Images with lens parameters:
■ ■ ■ ■ ■
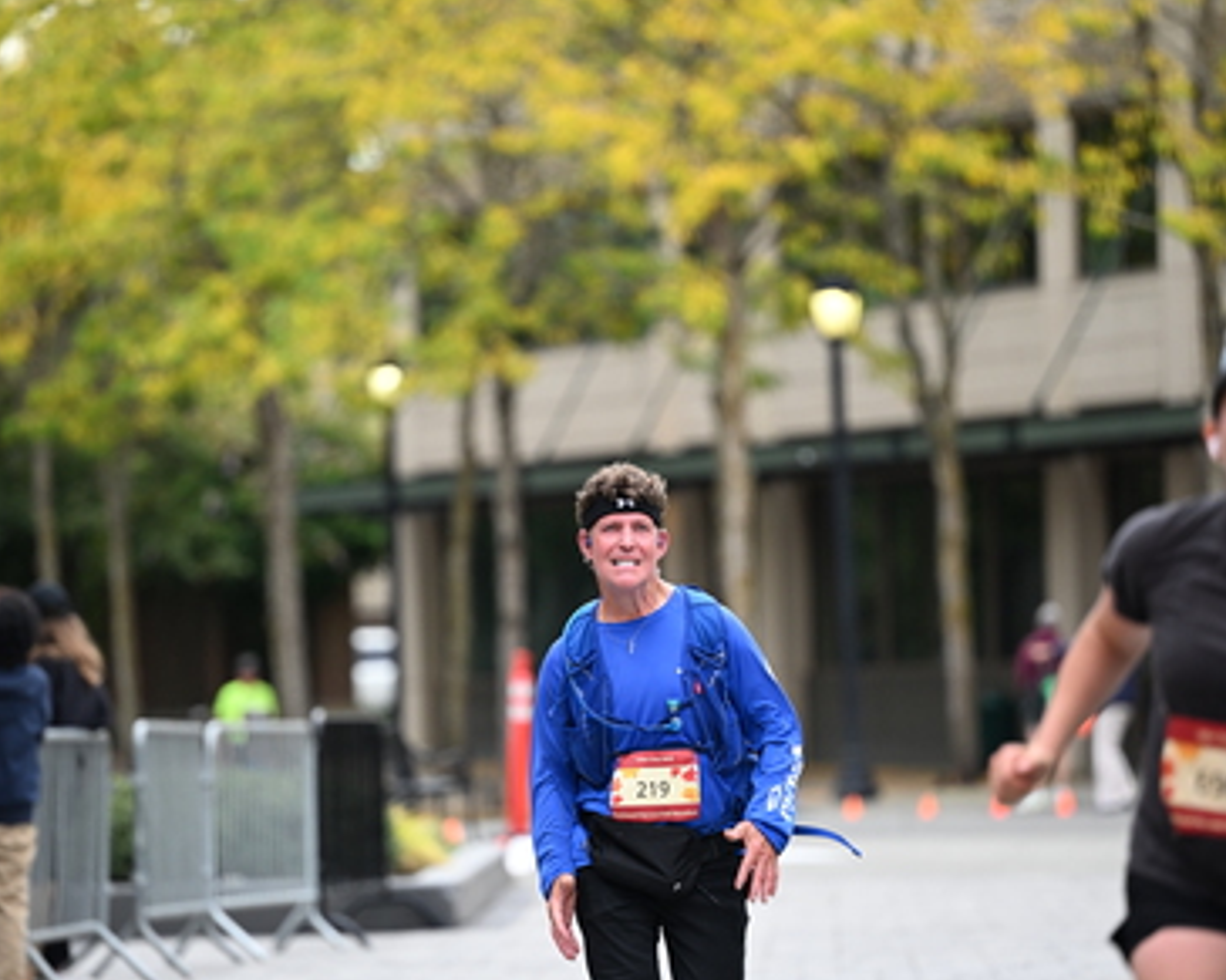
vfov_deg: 6.4
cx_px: 611
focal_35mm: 241
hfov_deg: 8.0
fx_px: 8742
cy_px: 566
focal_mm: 170
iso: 640
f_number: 2.8
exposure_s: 1/2000
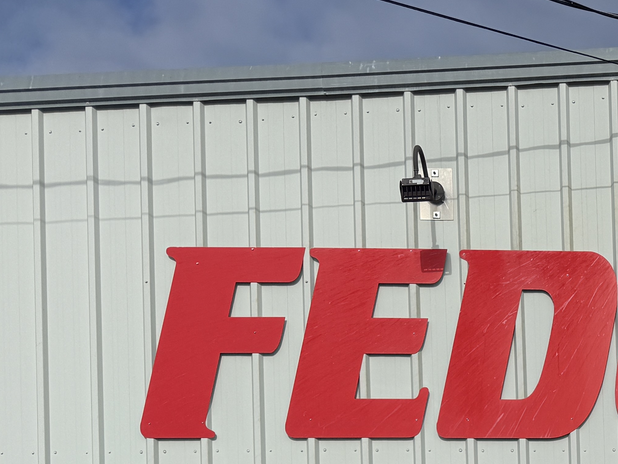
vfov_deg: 19.9
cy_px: 597
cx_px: 775
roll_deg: +1.0
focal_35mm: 68
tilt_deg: +0.1
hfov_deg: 25.2
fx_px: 1214
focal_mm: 6.76
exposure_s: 1/8130
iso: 80
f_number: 1.78
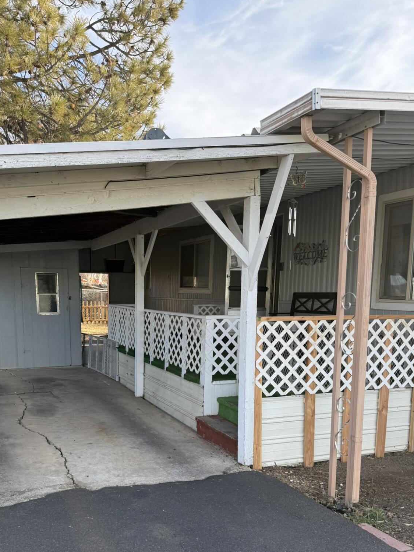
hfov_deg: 43.8
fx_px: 510
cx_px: 151
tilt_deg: -7.5
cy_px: 360
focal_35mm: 32
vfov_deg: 55.8
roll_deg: -1.2
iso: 100
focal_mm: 6.76
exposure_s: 1/1139
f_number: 1.78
■ ■ ■ ■ ■
▶ **Directions for this task**: Since the pictures are not wanted, copy only the text of the records above, exactly.

▶ **Answer to this problem**:
vfov_deg: 6.4
cx_px: 611
focal_35mm: 241
hfov_deg: 8.0
fx_px: 8742
cy_px: 566
focal_mm: 170
iso: 640
f_number: 2.8
exposure_s: 1/2000
vfov_deg: 19.9
cy_px: 597
cx_px: 775
roll_deg: +1.0
focal_35mm: 68
tilt_deg: +0.1
hfov_deg: 25.2
fx_px: 1214
focal_mm: 6.76
exposure_s: 1/8130
iso: 80
f_number: 1.78
hfov_deg: 43.8
fx_px: 510
cx_px: 151
tilt_deg: -7.5
cy_px: 360
focal_35mm: 32
vfov_deg: 55.8
roll_deg: -1.2
iso: 100
focal_mm: 6.76
exposure_s: 1/1139
f_number: 1.78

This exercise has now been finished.